In a metal powder for magnetic recording, an aimed coercive force is obtained by making a particle shape acicular and providing shape anisotropy. It is well known in the art that for high density recording, the surface roughness of the medium obtained by atomizing a ferromagnetic metal powder must be made small. However, if a metal powder for magnetic recording is atomized, the acicular ratio thereof reduces and the aimed coercive force cannot be obtained. In recent years, a DVC system of recording video signals by digitization has been suggested and an ME tape of high performance and an MP tape of high performance are used.
For example, the present inventors have proposed a ferromagnetic metal powder suitable for a DVC system and a magnetic recording medium using the same (JP-A-7-326035) . This invention is to provide a magnetic recording medium in which a magnetic layer is restrained to have a coercive force of from 2,000 to 3,000 Oe, a layer thickness of from 0.05 to 0.3 .mu.m and surface roughness of from 1 to 3 nm, and specific reversal magnetization component rate is prescribed.
Alumina, titanium oxide and Cr.sub.2 O.sub.3 are used as abrasives for the purpose of improving magnetic layer strength, hardness, durability, running property and head cleaning suitability, and inorganic powders such as carbon black are used for the purpose of improving electric conductivity, lubricating property and the friction coefficient of a magnetic layer.
For example, JP-A-8-255334 prescribes to include nonmagnetic powders having a Mohs' hardness of 6 or more in a magnetic layer in an amount of from 2 to 15 weight parts per 100 weight parts of the magnetic (powder) material, and discloses that the nonmagnetic powders having a Mohs' hardness of 6 or more are one or more powders selected from the group consisting of .alpha.-Al.sub.2 O.sub.3, .gamma.-Al.sub.2 O.sub.3, .alpha.-Fe.sub.2 O.sub.3, .beta.-SiC, and diamond.
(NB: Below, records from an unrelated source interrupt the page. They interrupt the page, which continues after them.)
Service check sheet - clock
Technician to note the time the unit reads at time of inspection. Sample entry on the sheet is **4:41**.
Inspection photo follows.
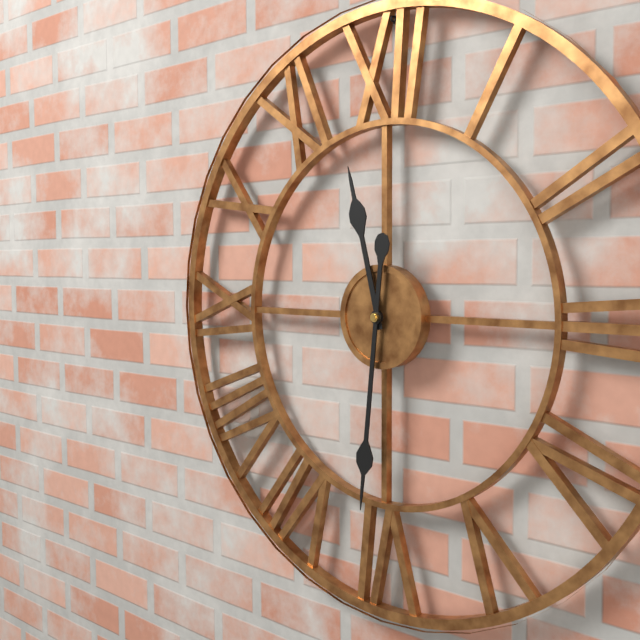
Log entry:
**11:31**
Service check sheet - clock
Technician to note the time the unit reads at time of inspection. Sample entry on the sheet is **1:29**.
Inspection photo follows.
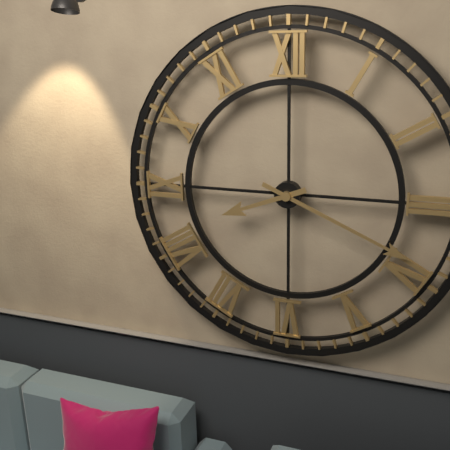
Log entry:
**8:19**
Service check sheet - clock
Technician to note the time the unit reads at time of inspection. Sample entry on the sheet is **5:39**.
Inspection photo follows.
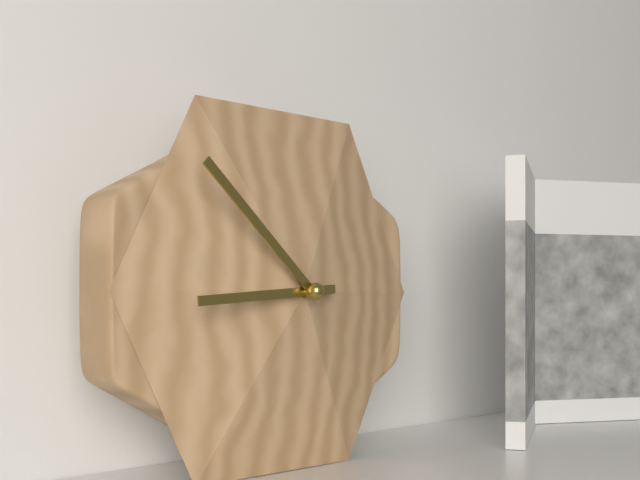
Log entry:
**8:52**
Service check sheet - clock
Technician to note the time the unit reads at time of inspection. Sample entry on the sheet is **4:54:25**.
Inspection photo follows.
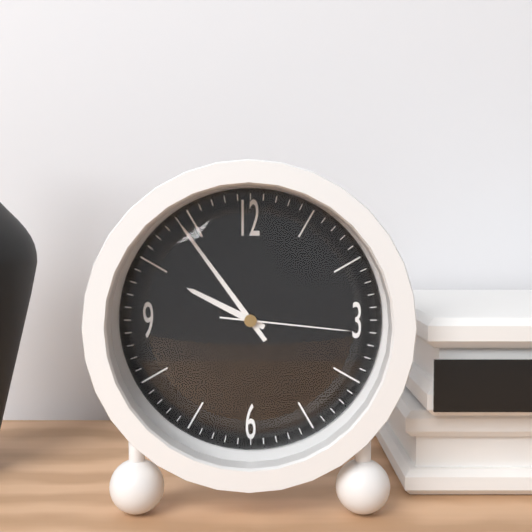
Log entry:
**9:54:16**
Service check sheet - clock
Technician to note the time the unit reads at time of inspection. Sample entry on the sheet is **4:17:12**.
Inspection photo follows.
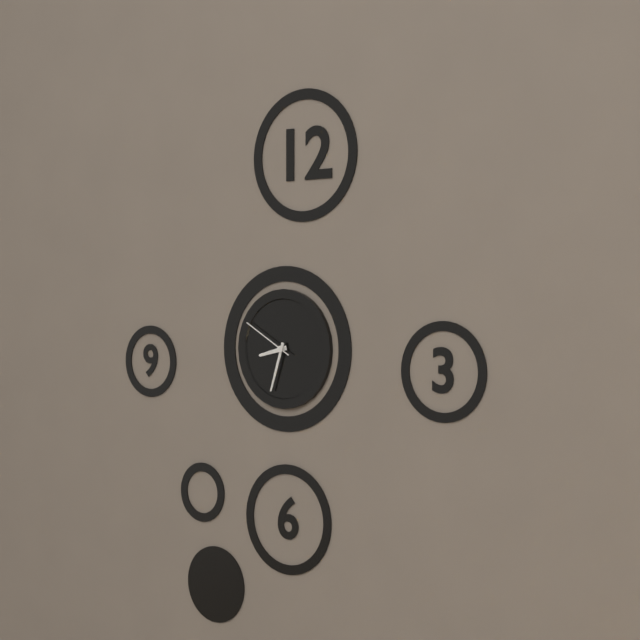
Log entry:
**8:33:50**
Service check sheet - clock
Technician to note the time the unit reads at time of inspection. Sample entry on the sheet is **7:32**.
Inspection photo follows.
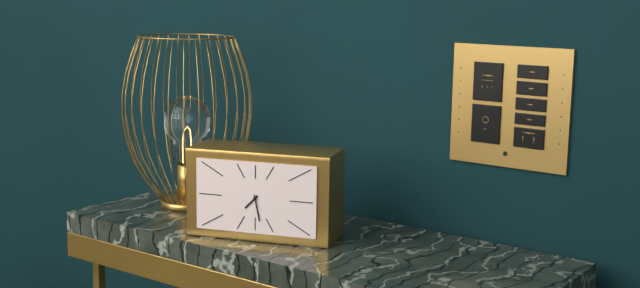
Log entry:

However, the relationship between the nonmagnetic powders having a Mohs' hardness of 6 or more and the noise is not disclosed.
Since inorganic powders such as an abrasive cause noises and coarse protrusions on a magnetic layer, fine inorganic powders which are sufficient in a small amount and are excellent in particle size distribution have been demanded. For smoothing surface roughness of a magnetic layer and increasing density, it is desired for inorganic powders to have sufficient strength and abrasive property in a small amount, to improve magnetic layer strength, hardness, and to provide durability, running property and head cleaning suitability.
Further, the development of a system mounting a magneto resistive (MR) head more excellent in high density recording/reproduction characteristics has progressed and is now on the market. A magnetic recording medium suitable for an MR head which shows less turbulence of magnetization, low noise and a good S/N ratio has been desired.